Il faut noter que, comme pour l’endofibrose iliaque externe, ces pathologies paraissent nettement moins fréquentes qu’autrefois, probablement en raison de l’amélioration du matériel.
Chez les cyclistes féminines qui pratiquent ce sport en quantité, il peut exister une gêne majeure au niveau du périnée en raison d’une hypertrophie importante et gênante des grandes lèvres. Le recours à la chirurgie est parfois nécessaire.
LES GENOUX
En cyclisme, les genoux sont les seules articulations totalement libres du membre inférieur. Le pied est bloqué sur la pédale et ne peut pas bouger, de même que la hanche, relativement fixée par le bassin sur la selle. Un défaut d’orientation au niveau du pied et la grande répétition du mouvement de flexion-extension, effectué en décharge relative (le genou n’a pas, comme dans tous les sports debout, à porter le poids du corps), peuvent entraîner progressivement l’apparition de tendinopathies. Celles-ci se situent soit du côté interne (tendinite de la patte d’oie) soit du côté externe (tendinite du biceps crural). Les tendinites du tenseur du fascia lata , fréquentes en course à pied, sont pratiquement inexistantes en cyclisme. La cause principale est un mauvais positionnement du pied sur la pédale. Schématiquement un pied en rotation externe entraînera l’apparition de tensions au niveau des ischio-jambiers internes et inversement. Avec l’apparition des « pédales automatiques », ces inflammations sont moins courantes mais une mauvaise orientation du couple « pied-chaussure » peut en être à l’origine, de même qu’une pédale faussée ou son axe mal orienté suite à une chute (même bénigne et par – fois oubliée), une manivelle désaxée pour la même raison, une usure de la pédale ou des chaussures, parfois simplement une pédale légèrement dévissée et qui « flotte ».

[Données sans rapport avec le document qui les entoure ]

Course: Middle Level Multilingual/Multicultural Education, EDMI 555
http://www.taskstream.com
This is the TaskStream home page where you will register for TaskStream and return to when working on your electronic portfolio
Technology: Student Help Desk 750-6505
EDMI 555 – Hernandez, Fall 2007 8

Pour toutes ces causes, il est nécessaire soit d’être un bon technicien, soit de se fier à un mécanicien compétent car il faudra toujours commencer par soigner la cause si l’on ne veut pas que la pathologie réapparaisse.

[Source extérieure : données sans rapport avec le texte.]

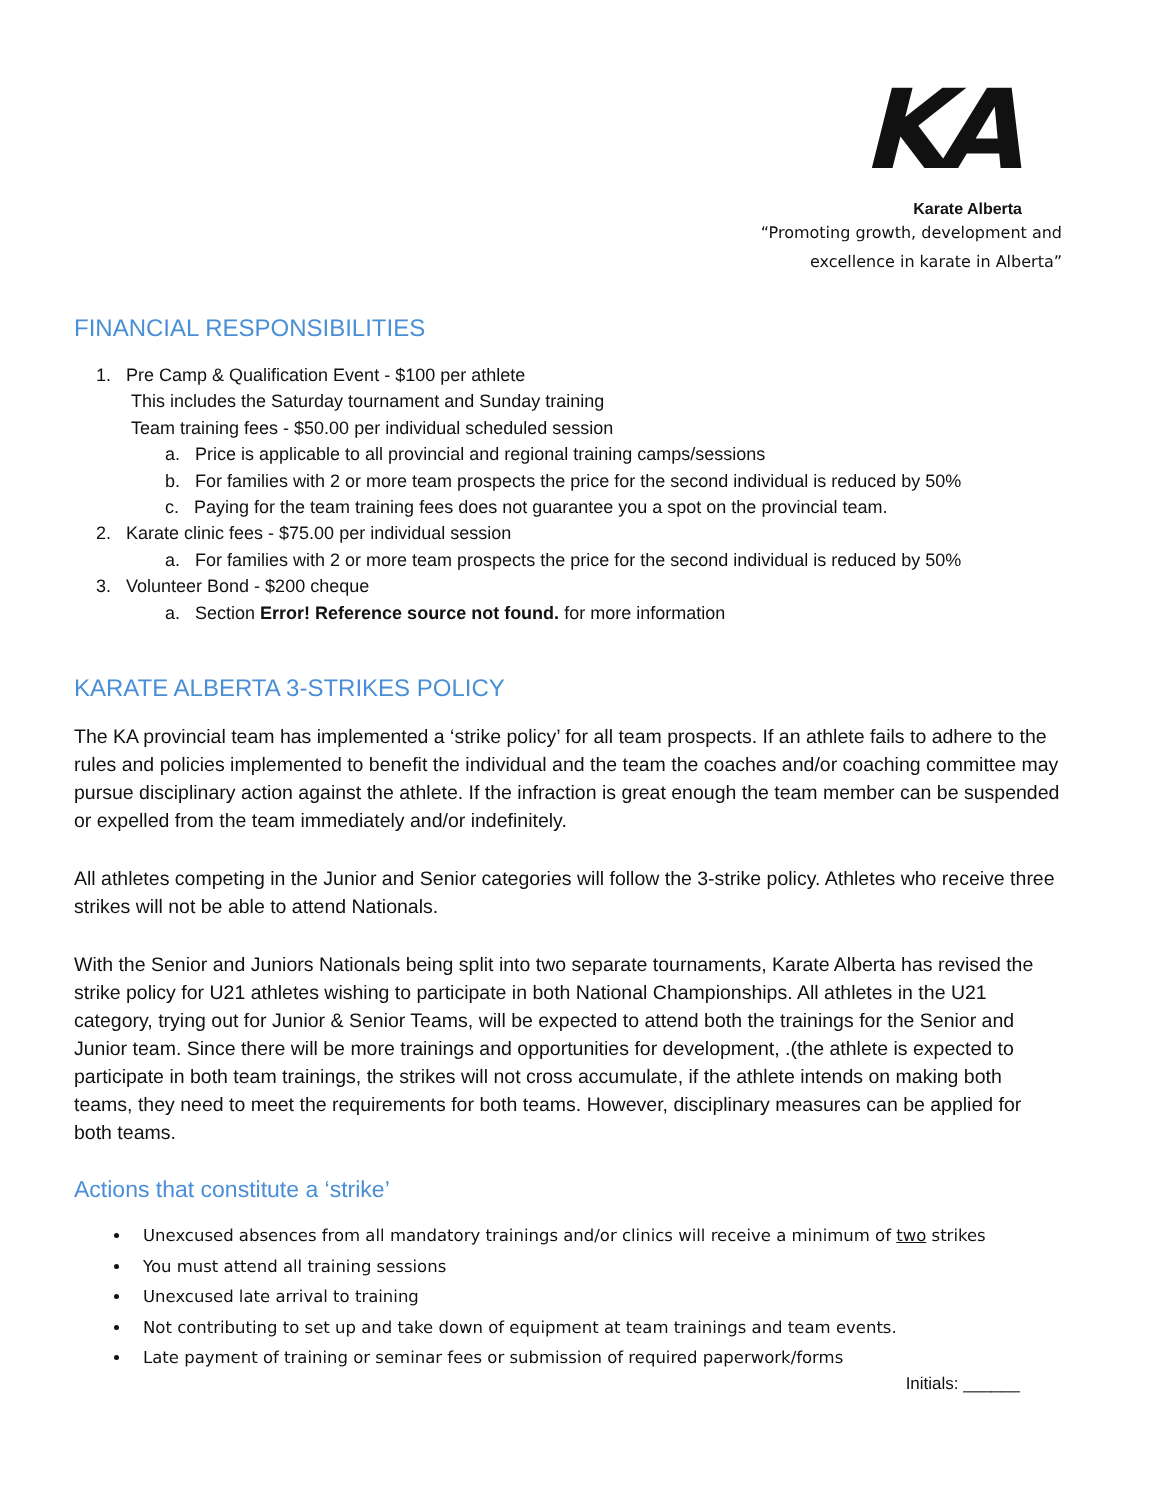KA
Karate Alberta
“Promoting growth, development and
excellence in karate in Alberta”
FINANCIAL RESPONSIBILITIES
1. Pre Camp & Qualification Event - $100 per athlete
This includes the Saturday tournament and Sunday training
Team training fees - $50.00 per individual scheduled session
a. Price is applicable to all provincial and regional training camps/sessions
b. For families with 2 or more team prospects the price for the second individual is reduced by 50%
c. Paying for the team training fees does not guarantee you a spot on the provincial team.
2. Karate clinic fees - $75.00 per individual session
a. For families with 2 or more team prospects the price for the second individual is reduced by 50%
3. Volunteer Bond - $200 cheque
a. Section Error! Reference source not found. for more information
KARATE ALBERTA 3-STRIKES POLICY
The KA provincial team has implemented a ‘strike policy’ for all team prospects. If an athlete fails to adhere to the rules and policies implemented to benefit the individual and the team the coaches and/or coaching committee may pursue disciplinary action against the athlete. If the infraction is great enough the team member can be suspended or expelled from the team immediately and/or indefinitely.
All athletes competing in the Junior and Senior categories will follow the 3-strike policy. Athletes who receive three strikes will not be able to attend Nationals.
With the Senior and Juniors Nationals being split into two separate tournaments, Karate Alberta has revised the strike policy for U21 athletes wishing to participate in both National Championships. All athletes in the U21 category, trying out for Junior & Senior Teams, will be expected to attend both the trainings for the Senior and Junior team. Since there will be more trainings and opportunities for development, .(the athlete is expected to participate in both team trainings, the strikes will not cross accumulate, if the athlete intends on making both teams, they need to meet the requirements for both teams. However, disciplinary measures can be applied for both teams.
Actions that constitute a ‘strike’
Unexcused absences from all mandatory trainings and/or clinics will receive a minimum of two strikes
You must attend all training sessions
Unexcused late arrival to training
Not contributing to set up and take down of equipment at team trainings and team events.
Late payment of training or seminar fees or submission of required paperwork/forms
Initials: ______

Les syndromes fémoro-patellaires sont souvent évoqués en cyclisme. Pourtant, ils sont très rares car, comme nous l’avons dit, le genou ne porte pas le poids du corps. Rien à voir avec la descente des escaliers et ses importantes pressions, si fréquemment évo – quées par nos patients dans ce genre de pathologie. Si elle survient cependant en cyclisme, il faut tenter de modifier légèrement la position en montant ou descendant la selle d’environ 5 mm. Cela suffit souvent pour que les pressions condyle-rotule ne se fassent plus au niveau de la lésion cartilagineuse et que le pédalage redevienne indolore. De plus, on conseillera d’éviter les grands braquets, les exercices en force et la position en danseuse.
LES PIEDS
Certains cyclistes se plaignent en été de « brûlures plantaires ». Après une certaine durée (2 à 3 h selon la chaleur ambiante), ils éprouvent cette sensation très inconfortable, parfois douloureuse, qui les oblige à s’arrêter et à faire quelque pas. Ceci les soulagent immédiatement mais n’empêche pas le retour du phénomène quelques dizaines de minutes plus tard.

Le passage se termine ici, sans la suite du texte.